The first priority for Eidos is to fill the working capital hole that has been identified. The company has announced that it has received proposals from potential partners, and analysts have speculated that this might be a corporate investor. SCi will report on the working capital situation, and the results of its strategic review, with its interim results announcement at the end of this month. The company has a range of options it could consider.
Close or sell its publishing business
A radical solution involves Eidos admitting that it does not have the scale to be a global publisher. It could close down publishing and focus on development, conducting a bidding war amongst the publishing majors for the rights to publish Tomb Raider, Hitman and other key IP. Eidos would be following the route envisaged by Pandemic-Bioware or Foundation 9 of becoming a powerhouse of IP, in the same way that Pixar did for the film industry. Tim Ryan, SCi chairman, has said that there would be no “sacred cows” in the root and branch review, including a possible sale of the publishing business.
A trade sale
Eidos still has some valuable assets. Tomb Raider and Hitman are triple-A titles, while the company has other intellectual properties ranging from Just Cause and Kane & Lynch to Championship Manager and Deus Ex. However, the company has been the subject of bid speculation for so long that everyone who might be interested has had a chance to look at the company in detail. Since most acquirors would only want part of the business (mainly the IP and certain territorial operations), the price is likely to be significantly lower than the half a billion pounds valuation implied by Time Warner’s investment.

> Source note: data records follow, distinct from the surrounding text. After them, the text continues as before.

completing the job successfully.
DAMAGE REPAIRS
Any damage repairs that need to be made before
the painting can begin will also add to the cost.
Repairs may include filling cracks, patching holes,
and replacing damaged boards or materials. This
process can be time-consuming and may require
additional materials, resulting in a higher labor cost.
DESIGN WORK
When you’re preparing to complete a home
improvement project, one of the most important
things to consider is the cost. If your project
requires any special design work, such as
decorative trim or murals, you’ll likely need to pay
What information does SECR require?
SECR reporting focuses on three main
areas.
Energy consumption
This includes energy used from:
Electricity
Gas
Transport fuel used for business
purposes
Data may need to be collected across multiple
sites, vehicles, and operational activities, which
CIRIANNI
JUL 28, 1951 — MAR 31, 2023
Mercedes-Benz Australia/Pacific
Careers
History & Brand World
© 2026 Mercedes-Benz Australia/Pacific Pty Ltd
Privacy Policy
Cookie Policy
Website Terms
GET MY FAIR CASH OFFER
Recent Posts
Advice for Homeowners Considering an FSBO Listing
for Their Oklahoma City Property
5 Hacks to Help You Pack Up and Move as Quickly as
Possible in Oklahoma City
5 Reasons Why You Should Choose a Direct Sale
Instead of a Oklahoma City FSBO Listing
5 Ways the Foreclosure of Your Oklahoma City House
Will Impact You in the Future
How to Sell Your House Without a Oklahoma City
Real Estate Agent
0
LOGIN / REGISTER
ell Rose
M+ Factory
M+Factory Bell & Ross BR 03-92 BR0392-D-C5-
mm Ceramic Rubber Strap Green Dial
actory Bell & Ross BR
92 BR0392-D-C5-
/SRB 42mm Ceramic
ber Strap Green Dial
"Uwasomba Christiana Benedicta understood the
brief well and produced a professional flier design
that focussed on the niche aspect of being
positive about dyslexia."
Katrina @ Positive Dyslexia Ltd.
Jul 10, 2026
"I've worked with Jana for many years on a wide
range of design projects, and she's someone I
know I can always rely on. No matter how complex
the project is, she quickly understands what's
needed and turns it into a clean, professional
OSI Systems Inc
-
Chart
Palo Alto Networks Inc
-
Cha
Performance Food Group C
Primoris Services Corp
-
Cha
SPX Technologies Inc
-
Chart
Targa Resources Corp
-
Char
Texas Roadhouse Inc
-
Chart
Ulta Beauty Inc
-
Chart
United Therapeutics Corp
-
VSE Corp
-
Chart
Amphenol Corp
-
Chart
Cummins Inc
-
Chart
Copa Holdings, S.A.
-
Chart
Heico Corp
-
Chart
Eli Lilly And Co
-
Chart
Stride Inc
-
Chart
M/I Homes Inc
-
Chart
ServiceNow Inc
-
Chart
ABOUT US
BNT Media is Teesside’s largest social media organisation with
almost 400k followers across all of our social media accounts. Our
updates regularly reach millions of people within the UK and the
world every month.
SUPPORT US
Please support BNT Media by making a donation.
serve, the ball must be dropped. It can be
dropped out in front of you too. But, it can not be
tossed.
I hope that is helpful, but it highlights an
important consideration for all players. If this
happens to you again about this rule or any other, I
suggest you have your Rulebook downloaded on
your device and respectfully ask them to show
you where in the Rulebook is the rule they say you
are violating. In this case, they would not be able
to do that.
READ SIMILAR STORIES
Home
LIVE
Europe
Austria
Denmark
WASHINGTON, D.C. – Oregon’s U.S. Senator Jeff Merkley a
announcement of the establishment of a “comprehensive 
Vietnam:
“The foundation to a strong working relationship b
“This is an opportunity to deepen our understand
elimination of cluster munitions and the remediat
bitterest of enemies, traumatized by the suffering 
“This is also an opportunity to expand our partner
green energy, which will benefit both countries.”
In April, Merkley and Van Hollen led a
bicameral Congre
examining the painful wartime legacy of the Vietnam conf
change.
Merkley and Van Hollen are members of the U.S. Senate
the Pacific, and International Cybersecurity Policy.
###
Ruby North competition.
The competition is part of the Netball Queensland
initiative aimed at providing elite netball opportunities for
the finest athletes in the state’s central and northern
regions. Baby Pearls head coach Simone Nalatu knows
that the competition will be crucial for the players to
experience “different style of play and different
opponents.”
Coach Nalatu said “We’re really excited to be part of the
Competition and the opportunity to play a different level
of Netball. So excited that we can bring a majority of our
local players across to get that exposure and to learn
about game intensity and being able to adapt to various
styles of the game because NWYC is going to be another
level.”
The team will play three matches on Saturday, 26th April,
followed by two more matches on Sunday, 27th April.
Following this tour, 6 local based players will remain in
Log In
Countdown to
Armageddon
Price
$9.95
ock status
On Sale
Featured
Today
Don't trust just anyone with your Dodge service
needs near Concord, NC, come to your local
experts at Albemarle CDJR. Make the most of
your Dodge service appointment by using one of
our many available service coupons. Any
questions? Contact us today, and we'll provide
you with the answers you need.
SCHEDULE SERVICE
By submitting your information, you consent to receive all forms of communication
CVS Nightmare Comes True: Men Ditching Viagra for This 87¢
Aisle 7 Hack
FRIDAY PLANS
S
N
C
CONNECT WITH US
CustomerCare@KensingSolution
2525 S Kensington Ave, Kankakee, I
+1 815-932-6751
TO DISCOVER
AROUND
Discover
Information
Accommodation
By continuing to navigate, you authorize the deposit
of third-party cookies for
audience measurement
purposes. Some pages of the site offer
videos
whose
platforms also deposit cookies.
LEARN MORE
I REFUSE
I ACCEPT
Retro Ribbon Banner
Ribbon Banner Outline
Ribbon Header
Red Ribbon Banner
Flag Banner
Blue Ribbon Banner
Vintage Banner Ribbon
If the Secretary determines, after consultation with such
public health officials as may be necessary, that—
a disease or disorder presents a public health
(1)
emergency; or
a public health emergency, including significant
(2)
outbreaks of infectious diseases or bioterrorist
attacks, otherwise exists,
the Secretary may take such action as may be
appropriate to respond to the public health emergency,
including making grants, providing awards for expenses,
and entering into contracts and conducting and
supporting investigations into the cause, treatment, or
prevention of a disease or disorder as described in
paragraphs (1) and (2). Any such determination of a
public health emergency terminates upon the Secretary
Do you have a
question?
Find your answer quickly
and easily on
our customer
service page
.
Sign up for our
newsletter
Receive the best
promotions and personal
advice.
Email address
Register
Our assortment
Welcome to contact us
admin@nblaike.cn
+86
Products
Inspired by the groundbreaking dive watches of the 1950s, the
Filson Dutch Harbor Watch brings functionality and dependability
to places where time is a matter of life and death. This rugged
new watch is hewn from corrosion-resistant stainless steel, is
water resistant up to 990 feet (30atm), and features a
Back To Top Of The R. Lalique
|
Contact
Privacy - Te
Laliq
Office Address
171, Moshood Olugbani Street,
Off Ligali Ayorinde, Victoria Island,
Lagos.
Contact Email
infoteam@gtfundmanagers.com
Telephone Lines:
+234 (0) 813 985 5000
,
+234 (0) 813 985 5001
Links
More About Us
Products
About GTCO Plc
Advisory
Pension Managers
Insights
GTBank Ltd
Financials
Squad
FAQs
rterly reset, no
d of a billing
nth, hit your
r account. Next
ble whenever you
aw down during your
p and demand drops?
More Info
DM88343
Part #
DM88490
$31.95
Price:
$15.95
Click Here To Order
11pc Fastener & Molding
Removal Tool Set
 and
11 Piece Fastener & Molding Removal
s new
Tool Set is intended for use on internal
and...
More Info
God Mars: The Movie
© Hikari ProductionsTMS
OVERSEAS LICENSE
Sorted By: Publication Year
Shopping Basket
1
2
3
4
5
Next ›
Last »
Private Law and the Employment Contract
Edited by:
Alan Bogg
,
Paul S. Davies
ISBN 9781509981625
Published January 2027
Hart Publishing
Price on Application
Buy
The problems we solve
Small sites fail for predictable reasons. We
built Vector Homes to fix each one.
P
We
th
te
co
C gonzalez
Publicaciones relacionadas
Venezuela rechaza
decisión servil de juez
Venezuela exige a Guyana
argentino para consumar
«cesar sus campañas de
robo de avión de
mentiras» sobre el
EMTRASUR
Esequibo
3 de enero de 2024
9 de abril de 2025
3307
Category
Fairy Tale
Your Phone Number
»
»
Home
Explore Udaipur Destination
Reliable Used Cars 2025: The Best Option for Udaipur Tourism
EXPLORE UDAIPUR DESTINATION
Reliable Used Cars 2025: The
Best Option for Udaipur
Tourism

Taking Eidos private seems highly unlikely. MBOs require a company to take on a large amount of debt, something which is extremely difficult for all games companies. With few physical assets, a volatile market segment and an extremely poor track record for the sector as a whole, few banks will lend. With the continuing credit squeeze and contagion of fear in the financial markets, an MBO would be extremely difficult to pull off.
Another option would be to dismember the group. The Board could decide to seek bidders for as many pieces of Eidos as were attractive to maximise value. Homes could be found for Crystal Dynamics and IO. The New Media division has been successful and is further advanced than at many publishers. Eidos’s back catalogue contains some gems, although historically IP has typically only been saleable once a company is in administration, or very close to it. In the event that the working capital gap cannot be filled, this may be the best way of maximising shareholder value.